2. The social blogger

Cartoon, The Socialiser: woman speaking to a motley audience
They blog to connect with like-minded people

The next most popular reason for blogging was “to connect with like-minded people” (42%). Numerous comments here (and elsewhere in the survey) emphasised the importance of the social benefits, for example:

  • “When blogs were ‘invented’ I instantly connected with the dialogue, the conversation that can occur.”
  • “I am amazed at the community blogging has created for me. This was an unexpected benefit of blogging.”
  • “To see who is out there.”
  • “Sharing my letters to my mother with my family and a few friends.”

  • “A regular letter to an old friend who lives far away. I have made new friends this way.”

Other answers suggest that there are quite a few sociable-creative bloggers in our group, who love to express themselves not alone but with an audience of peers: “to entertain others (20%)”, “to share my passions (30%)”, and “to get feedback”.

  • “I have recently made the decision to blog more often in order for my voice to be heard.”
  • “To express my views; enjoy connecting with others whether or not like-minded”

3. The cheerful blogger

Cartoon: Blogger who blogs because he enjoys it
They blog just because they enjoy it

“I just enjoy it.” This is not your usual answer to a survey question about motivation, but it occurred to me that among bloggers there may be people who can’t, or won’t, or just don’t analyse why they blog. Maybe the reason is too complicated or too simple. Maybe it keeps changing. Or maybe the enjoyment they derive from blogging overrides any other motivation.

People could choose three answers, so perhaps “I just enjoy it” may be just an afterthought for some. But for others, the enjoyment factor was paramount:

  • Blogging is fun.
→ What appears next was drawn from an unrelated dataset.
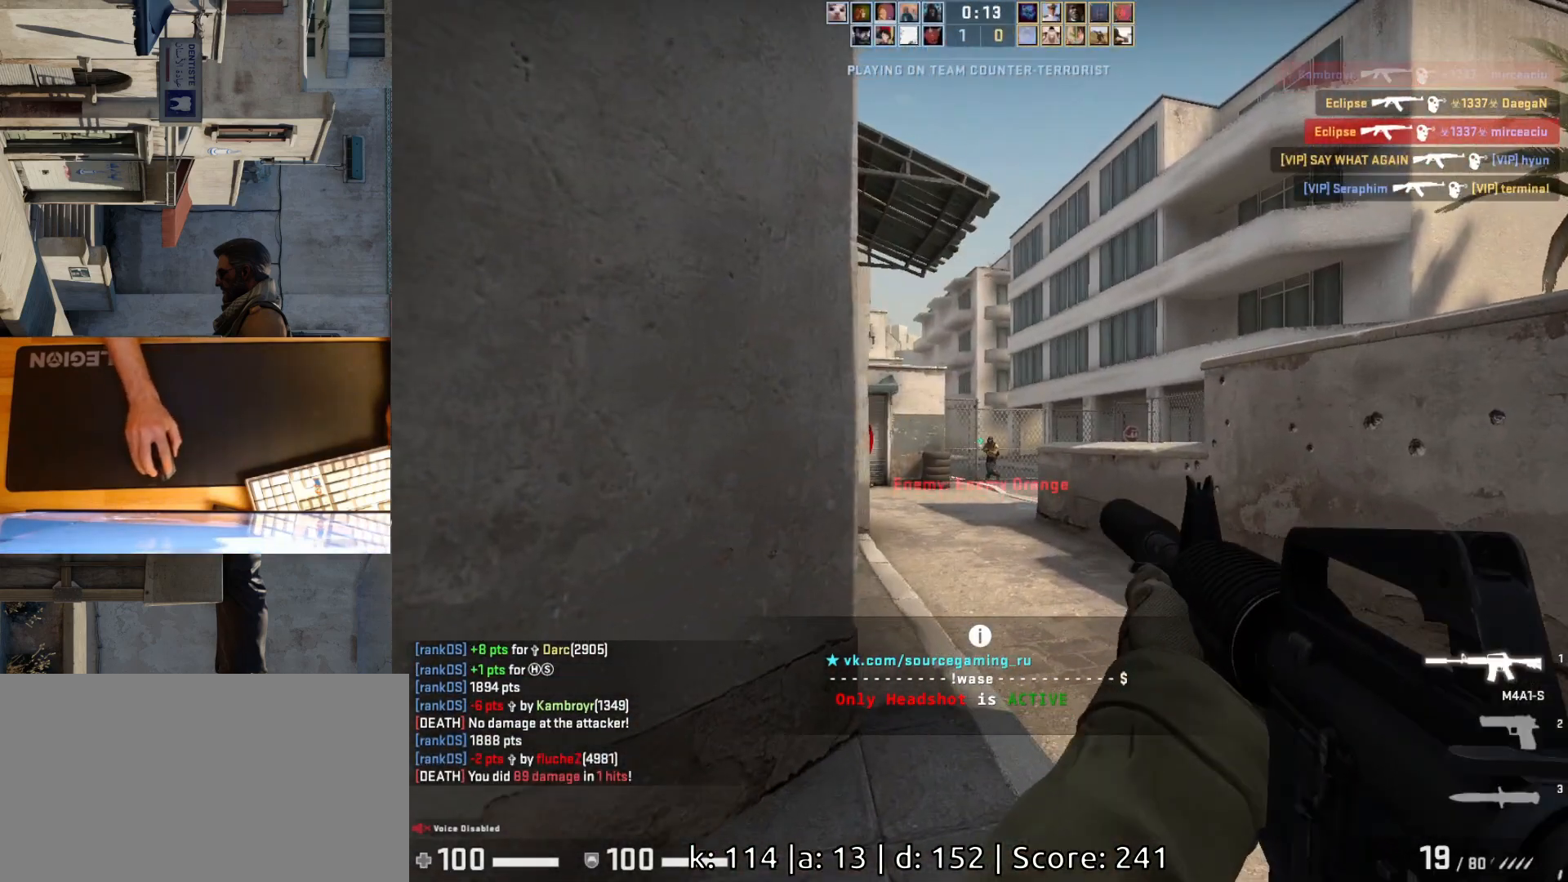
{"keys": [], "mouse": ["left"], "events": [[217, "mouse_left", "up"], [283, "a", "down"], [400, "mouse_left", "down"], [417, "d", "down"], [450, "a", "up"], [500, "d", "up"]]}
I travel a lot in my own country and want to share my experiences and encourage others to visit this amazing land.

  • I live alone, but I’m not lonely — but I have loved the Net since I was introduced to it in the late 1990s when I was required to email my column for a group I belonged to…been through many systems, but now it’s much easier and I just love to have this option at home…

Personal reflection: I was secretly delighted that 40% of respondents selected this answer. Surely at any age, the fact that you just enjoy a harmless activity such as blogging is reason enough to spend your time and energy on it. With advancing age, many people feel free to abandon an old hierarchy of hobbies, and to ignore a little voice that says <such and such an activity> is not worthwhile. As it turns out, our Older Bloggers Survey shows that most of the people blogging find it very worthwhile indeed.  

4. The teacher

Teacher teaching about her thing; cartoon by Rachel McAlpine
They blog to share their knowledge and passions

“To share my knowledge” and “to share my passions” were each chosen by approximately 30% of respondents, and comments gave more detail about those for whom teaching was part of their motivation.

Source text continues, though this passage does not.